Bu gün öyle garip bir şey oldu ki derste “Dünyaya hükmeden
devletler kuran ecdadın torunlarıyız diye ortalıkta dolaşıyoruz. Ama onlara
layık olmak için hiçbir şey yapmıyoruz.” Cümlesinin birebir kopyası denebilecek
bir cümleyi hocamdan duydum. Bir an düşündüm acaba benim yazımı mı okudu? Sonra
bunun pek ihtimali olmayacağını düşünüp aklın yolu birmiş dedim geçtim.

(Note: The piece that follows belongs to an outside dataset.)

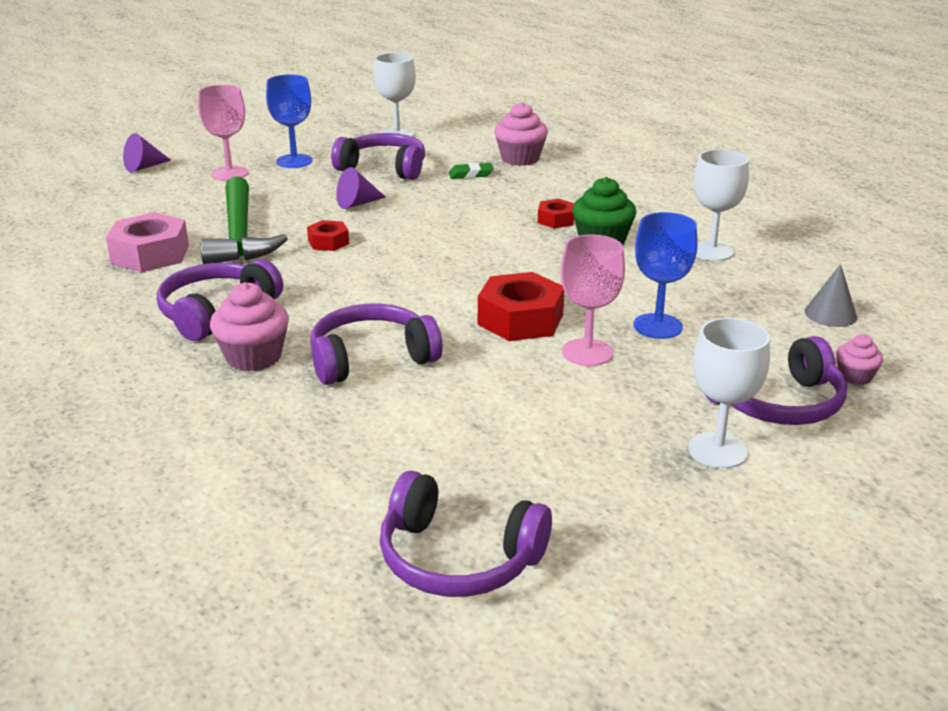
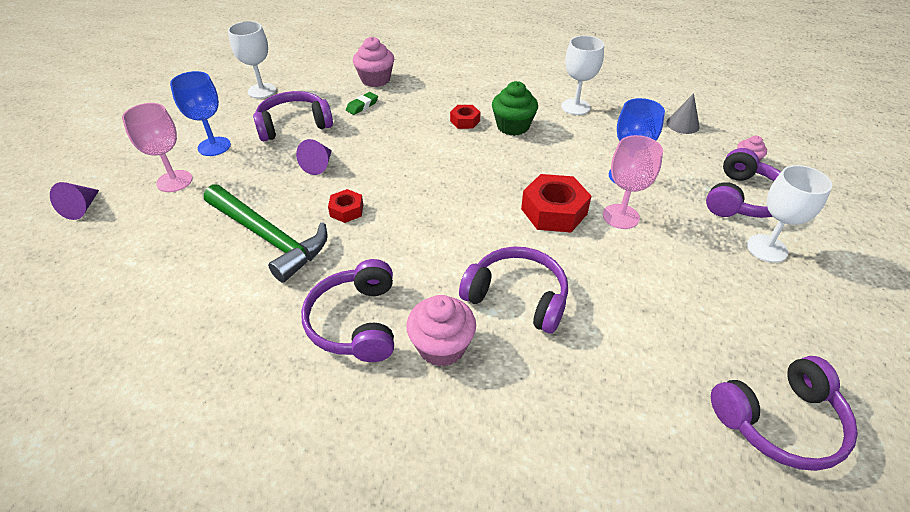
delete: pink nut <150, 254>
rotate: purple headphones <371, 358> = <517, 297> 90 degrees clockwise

Sokrates “Bildiğim tek şey hiçbir şey bilmediğimdir” demiş
zamanında, bunun farkında olarak nasıl hala öğretilerini devam ettirdi veya
tanrının en bilgin insan ünvanını verdiği kişi olarak tek bildiği şeyin hiçbir
şey bilmediği olduğu halde nasıl bilginlikten söz edebildi ve bunca felsefeyi
yapabildi diye düşünüyordum. Bunu bilmeme imkan yoktur belki ama ben bunu
duymuş olmama rağmen bundan sonra nasıl bir şeyler bildiğimi iddia ederek
konuşmaya ve yazmaya devam edebilirim? Ben de kendimce şöyle bir savunma
yapabilirim. Doğru bilgiye ulaşamayız, çünkü insanlar kusursuz varlıklar
değildir, her ne kadar doğruya yakın bir bilgi ortaya koysak da bu doğru
olmadığı sürece bir anlam ifade etmez. Çünkü bir zayıf noktası bulunduğunda
çürütülebilir ve bütün iddiamız geçersiz olabilir. Bunun çözümü olarak da şöyle
bir şey düşündüm; eğer bir sözü doğruluk ve yanlışlık düzleminden soyutlayarak
söyleyebilirsek o sözü bir değerlendirmeye tabii tutmazsak doğruluğu veya
yanlışlığı değil onun söylemek istediğimizi ne kadar içerdiğini tartışabiliriz.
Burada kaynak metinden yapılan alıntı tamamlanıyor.